Hi Chris,

thanks for the info. I feared that the trylock will not be available for unixes (especially linux) permanently.

I'll try the current Repository-Version. But i can only add them to the software if the
mechanisms are in the release version of APR (hopefolly soon).

br

Hans-Peter

Chris Darroch schrieb:
Hans-Peter Weidinger wrote:

@anyone on the list:
Does anyone know, if apr_proc_trylock a subject to be added for linux (i could live with that) or is this permanent?

   The APR trunk now contains a set of trylock functions for Unixes;
by all means give them a test run.  There are five possible underlying
locking mechanisms, not all of which are available on every Unix
platform; APR configuration will choose a default one.  Some of these
mechanisms recover gracefully after a process dies while holding
a lock, and others do not.  My own tests are summarized here:

http://issues.apache.org/bugzilla/attachment.cgi?id=17772

(I believe the latest Linux kernels with a bleeding-edge libc
have pthread semantics more like Solaris, BTW.)

   That all said, process mutexes may not serve your purpose ...

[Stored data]
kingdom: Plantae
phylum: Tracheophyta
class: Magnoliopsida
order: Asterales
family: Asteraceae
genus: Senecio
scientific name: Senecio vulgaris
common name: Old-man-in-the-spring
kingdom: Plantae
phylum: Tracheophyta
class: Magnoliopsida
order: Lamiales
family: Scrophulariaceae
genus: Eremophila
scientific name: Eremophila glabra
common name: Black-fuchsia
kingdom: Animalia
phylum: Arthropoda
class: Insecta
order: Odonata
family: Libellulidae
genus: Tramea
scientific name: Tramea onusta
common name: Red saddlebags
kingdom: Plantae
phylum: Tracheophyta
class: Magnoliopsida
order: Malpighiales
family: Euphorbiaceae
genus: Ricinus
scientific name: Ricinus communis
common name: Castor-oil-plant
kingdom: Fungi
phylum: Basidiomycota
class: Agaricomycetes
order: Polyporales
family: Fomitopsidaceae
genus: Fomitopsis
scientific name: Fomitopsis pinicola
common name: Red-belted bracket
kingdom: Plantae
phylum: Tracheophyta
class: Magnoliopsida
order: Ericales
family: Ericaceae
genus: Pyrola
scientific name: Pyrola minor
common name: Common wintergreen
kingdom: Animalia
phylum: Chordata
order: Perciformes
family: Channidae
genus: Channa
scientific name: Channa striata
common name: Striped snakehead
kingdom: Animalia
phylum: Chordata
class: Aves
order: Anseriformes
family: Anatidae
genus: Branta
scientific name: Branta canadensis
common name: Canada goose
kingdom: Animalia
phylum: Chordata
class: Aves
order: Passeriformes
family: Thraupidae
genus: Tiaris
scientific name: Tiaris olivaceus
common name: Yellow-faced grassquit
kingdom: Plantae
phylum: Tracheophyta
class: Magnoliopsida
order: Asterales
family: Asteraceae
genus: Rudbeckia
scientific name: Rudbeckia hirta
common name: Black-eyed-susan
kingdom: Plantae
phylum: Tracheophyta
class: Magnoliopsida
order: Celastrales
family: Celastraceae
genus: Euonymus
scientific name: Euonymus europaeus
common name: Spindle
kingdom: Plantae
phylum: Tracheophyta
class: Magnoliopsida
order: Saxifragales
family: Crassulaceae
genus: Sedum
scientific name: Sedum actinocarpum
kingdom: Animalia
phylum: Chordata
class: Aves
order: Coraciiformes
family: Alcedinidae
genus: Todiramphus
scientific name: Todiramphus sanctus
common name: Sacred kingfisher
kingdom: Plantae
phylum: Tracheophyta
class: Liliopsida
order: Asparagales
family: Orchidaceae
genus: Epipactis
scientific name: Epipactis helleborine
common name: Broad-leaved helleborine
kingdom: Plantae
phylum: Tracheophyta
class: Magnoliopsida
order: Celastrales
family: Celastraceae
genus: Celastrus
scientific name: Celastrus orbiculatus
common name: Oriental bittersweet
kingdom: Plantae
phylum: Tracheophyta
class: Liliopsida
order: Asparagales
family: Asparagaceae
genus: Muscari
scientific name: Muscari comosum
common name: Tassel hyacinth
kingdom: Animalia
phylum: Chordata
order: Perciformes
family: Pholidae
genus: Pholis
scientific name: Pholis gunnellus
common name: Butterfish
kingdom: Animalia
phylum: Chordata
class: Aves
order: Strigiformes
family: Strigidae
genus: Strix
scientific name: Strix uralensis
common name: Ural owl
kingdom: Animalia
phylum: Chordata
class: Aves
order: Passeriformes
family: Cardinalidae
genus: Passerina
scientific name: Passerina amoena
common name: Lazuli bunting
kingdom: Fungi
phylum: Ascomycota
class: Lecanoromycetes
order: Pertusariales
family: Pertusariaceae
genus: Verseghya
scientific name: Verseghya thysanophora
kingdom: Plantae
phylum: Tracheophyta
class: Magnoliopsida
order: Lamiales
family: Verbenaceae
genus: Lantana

- Problem 1 -
Decide whether each statement below agrees with the APR trylock email, answering yes or no and quoting the words of the email that settle it:
(a) There are five possible underlying locking mechanisms for the Unix trylock functions.
(b) All of the locking mechanisms recover gracefully after a process dies while holding a lock.
(c) Hans-Peter intends to add the mechanisms to the software before they appear in a release version of APR.
- Problem 2 -
Pick up the APR trylock email after its final line and keep writing it.

- Exercise output 1 -
(a) Yes: "There are five possible underlying locking mechanisms"
(b) No: "Some of these mechanisms recover gracefully after a process dies while holding a lock, and others do not."
(c) No: "But i can only add them to the software if the mechanisms are in the release version of APR"

- Exercise output 2 -
Danial May wrote:

The apr proc mutex's seem to favor being inherited rather than working
between two unrelated processes.

   Yes, and the child process should call apr_proc_mutex_child_init()
before trying to use any process mutexes.  (In practice, this is
because one of the five possible Unix locking mechanisms, flock(),
requires initialization.  So does OS/2, it seems.)

   To be platform agnostic, therefore, this call should always be made;
that in turn implies that unrelated processes can't share locks.  See
the remarks under:

http://apr.apache.org/docs/apr/group__apr__proc__mutex.html#ga2


Intention: If a second instance of the process is started, the command line parameter should be given to the first
instance and then terminate immediately.

   Just as a suggestion, could you do something like what Apache httpd
does to achieve this?  The running process writes its process ID into
a file and it removes the file when it exits.  If another process is
started, it reads the pid from the file and send an appropriate signal
(based on the command line parameters) to the running process, then
exits.

Chris.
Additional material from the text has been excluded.